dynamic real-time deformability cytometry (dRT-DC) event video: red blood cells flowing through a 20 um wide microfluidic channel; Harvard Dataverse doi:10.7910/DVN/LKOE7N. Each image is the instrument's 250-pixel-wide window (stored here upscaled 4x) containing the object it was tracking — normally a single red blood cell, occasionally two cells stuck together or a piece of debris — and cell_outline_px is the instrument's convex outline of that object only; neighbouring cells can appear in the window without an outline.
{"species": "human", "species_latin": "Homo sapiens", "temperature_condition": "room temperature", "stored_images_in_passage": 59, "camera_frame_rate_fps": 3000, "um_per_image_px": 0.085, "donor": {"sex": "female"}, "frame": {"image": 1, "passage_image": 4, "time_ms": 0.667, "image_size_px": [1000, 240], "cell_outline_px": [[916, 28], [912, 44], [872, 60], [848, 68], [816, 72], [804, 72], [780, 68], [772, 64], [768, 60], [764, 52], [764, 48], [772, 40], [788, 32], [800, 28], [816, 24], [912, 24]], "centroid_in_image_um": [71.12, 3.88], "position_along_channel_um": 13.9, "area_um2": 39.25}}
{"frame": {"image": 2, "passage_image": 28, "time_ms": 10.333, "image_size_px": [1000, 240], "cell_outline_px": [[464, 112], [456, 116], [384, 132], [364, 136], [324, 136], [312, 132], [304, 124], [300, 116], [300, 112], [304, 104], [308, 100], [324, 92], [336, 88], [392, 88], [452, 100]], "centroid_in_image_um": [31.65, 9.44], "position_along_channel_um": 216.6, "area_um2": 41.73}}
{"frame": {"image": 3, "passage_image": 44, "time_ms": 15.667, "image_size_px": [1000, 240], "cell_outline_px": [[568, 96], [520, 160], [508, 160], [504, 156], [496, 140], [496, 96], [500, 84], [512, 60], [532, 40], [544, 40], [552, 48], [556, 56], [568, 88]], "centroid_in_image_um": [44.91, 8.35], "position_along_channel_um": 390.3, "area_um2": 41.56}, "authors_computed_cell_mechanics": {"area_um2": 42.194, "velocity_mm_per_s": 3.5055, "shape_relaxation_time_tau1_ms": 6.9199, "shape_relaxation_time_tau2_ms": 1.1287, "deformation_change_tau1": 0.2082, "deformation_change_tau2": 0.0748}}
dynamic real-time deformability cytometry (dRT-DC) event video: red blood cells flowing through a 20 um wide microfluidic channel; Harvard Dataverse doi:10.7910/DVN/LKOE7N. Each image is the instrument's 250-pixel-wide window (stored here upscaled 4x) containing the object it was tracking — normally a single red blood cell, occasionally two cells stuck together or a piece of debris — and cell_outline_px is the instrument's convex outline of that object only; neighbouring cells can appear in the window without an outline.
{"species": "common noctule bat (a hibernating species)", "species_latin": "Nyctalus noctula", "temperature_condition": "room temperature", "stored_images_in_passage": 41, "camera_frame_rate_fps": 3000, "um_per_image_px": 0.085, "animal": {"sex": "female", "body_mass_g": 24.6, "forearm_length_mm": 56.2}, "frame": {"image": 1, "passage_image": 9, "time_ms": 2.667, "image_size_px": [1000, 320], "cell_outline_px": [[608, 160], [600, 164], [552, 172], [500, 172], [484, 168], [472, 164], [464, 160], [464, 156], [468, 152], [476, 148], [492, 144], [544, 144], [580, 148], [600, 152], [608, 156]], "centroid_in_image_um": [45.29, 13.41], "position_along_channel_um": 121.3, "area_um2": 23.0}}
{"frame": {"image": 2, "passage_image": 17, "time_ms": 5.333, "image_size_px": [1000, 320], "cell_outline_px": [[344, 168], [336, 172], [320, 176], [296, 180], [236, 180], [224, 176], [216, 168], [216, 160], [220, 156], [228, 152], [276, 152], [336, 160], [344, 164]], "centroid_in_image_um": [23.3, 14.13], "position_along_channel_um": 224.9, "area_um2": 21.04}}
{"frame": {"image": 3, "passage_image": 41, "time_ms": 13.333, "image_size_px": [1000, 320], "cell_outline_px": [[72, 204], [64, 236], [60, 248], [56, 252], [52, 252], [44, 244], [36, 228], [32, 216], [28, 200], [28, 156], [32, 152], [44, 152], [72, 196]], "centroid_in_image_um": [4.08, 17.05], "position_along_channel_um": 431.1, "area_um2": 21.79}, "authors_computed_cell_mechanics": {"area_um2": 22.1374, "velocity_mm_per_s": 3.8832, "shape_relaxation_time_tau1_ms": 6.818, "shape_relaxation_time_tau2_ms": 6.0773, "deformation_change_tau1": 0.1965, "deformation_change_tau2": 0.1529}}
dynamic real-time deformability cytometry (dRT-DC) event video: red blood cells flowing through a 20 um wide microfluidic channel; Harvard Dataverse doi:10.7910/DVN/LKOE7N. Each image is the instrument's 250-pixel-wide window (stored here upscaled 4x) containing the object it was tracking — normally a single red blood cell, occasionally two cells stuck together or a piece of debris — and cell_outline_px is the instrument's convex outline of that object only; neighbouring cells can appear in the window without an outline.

_____

Emit the full listing verbatim.

dynamic real-time deformability cytometry (dRT-DC) event video: red blood cells flowing through a 20 um wide microfluidic channel; Harvard Dataverse doi:10.7910/DVN/LKOE7N. Each image is the instrument's 250-pixel-wide window (stored here upscaled 4x) containing the object it was tracking — normally a single red blood cell, occasionally two cells stuck together or a piece of debris — and cell_outline_px is the instrument's convex outline of that object only; neighbouring cells can appear in the window without an outline.
{"species": "human", "species_latin": "Homo sapiens", "temperature_condition": "room temperature", "stored_images_in_passage": 59, "camera_frame_rate_fps": 3000, "um_per_image_px": 0.085, "donor": {"sex": "female"}, "frame": {"image": 1, "passage_image": 4, "time_ms": 0.667, "image_size_px": [1000, 240], "cell_outline_px": [[916, 28], [912, 44], [872, 60], [848, 68], [816, 72], [804, 72], [780, 68], [772, 64], [768, 60], [764, 52], [764, 48], [772, 40], [788, 32], [800, 28], [816, 24], [912, 24]], "centroid_in_image_um": [71.12, 3.88], "position_along_channel_um": 13.9, "area_um2": 39.25}}
{"frame": {"image": 2, "passage_image": 28, "time_ms": 10.333, "image_size_px": [1000, 240], "cell_outline_px": [[464, 112], [456, 116], [384, 132], [364, 136], [324, 136], [312, 132], [304, 124], [300, 116], [300, 112], [304, 104], [308, 100], [324, 92], [336, 88], [392, 88], [452, 100]], "centroid_in_image_um": [31.65, 9.44], "position_along_channel_um": 216.6, "area_um2": 41.73}}
{"frame": {"image": 3, "passage_image": 44, "time_ms": 15.667, "image_size_px": [1000, 240], "cell_outline_px": [[568, 96], [520, 160], [508, 160], [504, 156], [496, 140], [496, 96], [500, 84], [512, 60], [532, 40], [544, 40], [552, 48], [556, 56], [568, 88]], "centroid_in_image_um": [44.91, 8.35], "position_along_channel_um": 390.3, "area_um2": 41.56}, "authors_computed_cell_mechanics": {"area_um2": 42.194, "velocity_mm_per_s": 3.5055, "shape_relaxation_time_tau1_ms": 6.9199, "shape_relaxation_time_tau2_ms": 1.1287, "deformation_change_tau1": 0.2082, "deformation_change_tau2": 0.0748}}
dynamic real-time deformability cytometry (dRT-DC) event video: red blood cells flowing through a 20 um wide microfluidic channel; Harvard Dataverse doi:10.7910/DVN/LKOE7N. Each image is the instrument's 250-pixel-wide window (stored here upscaled 4x) containing the object it was tracking — normally a single red blood cell, occasionally two cells stuck together or a piece of debris — and cell_outline_px is the instrument's convex outline of that object only; neighbouring cells can appear in the window without an outline.
{"species": "common noctule bat (a hibernating species)", "species_latin": "Nyctalus noctula", "temperature_condition": "room temperature", "stored_images_in_passage": 41, "camera_frame_rate_fps": 3000, "um_per_image_px": 0.085, "animal": {"sex": "female", "body_mass_g": 24.6, "forearm_length_mm": 56.2}, "frame": {"image": 1, "passage_image": 9, "time_ms": 2.667, "image_size_px": [1000, 320], "cell_outline_px": [[608, 160], [600, 164], [552, 172], [500, 172], [484, 168], [472, 164], [464, 160], [464, 156], [468, 152], [476, 148], [492, 144], [544, 144], [580, 148], [600, 152], [608, 156]], "centroid_in_image_um": [45.29, 13.41], "position_along_channel_um": 121.3, "area_um2": 23.0}}
{"frame": {"image": 2, "passage_image": 17, "time_ms": 5.333, "image_size_px": [1000, 320], "cell_outline_px": [[344, 168], [336, 172], [320, 176], [296, 180], [236, 180], [224, 176], [216, 168], [216, 160], [220, 156], [228, 152], [276, 152], [336, 160], [344, 164]], "centroid_in_image_um": [23.3, 14.13], "position_along_channel_um": 224.9, "area_um2": 21.04}}
{"frame": {"image": 3, "passage_image": 41, "time_ms": 13.333, "image_size_px": [1000, 320], "cell_outline_px": [[72, 204], [64, 236], [60, 248], [56, 252], [52, 252], [44, 244], [36, 228], [32, 216], [28, 200], [28, 156], [32, 152], [44, 152], [72, 196]], "centroid_in_image_um": [4.08, 17.05], "position_along_channel_um": 431.1, "area_um2": 21.79}, "authors_computed_cell_mechanics": {"area_um2": 22.1374, "velocity_mm_per_s": 3.8832, "shape_relaxation_time_tau1_ms": 6.818, "shape_relaxation_time_tau2_ms": 6.0773, "deformation_change_tau1": 0.1965, "deformation_change_tau2": 0.1529}}
dynamic real-time deformability cytometry (dRT-DC) event video: red blood cells flowing through a 20 um wide microfluidic channel; Harvard Dataverse doi:10.7910/DVN/LKOE7N. Each image is the instrument's 250-pixel-wide window (stored here upscaled 4x) containing the object it was tracking — normally a single red blood cell, occasionally two cells stuck together or a piece of debris — and cell_outline_px is the instrument's convex outline of that object only; neighbouring cells can appear in the window without an outline.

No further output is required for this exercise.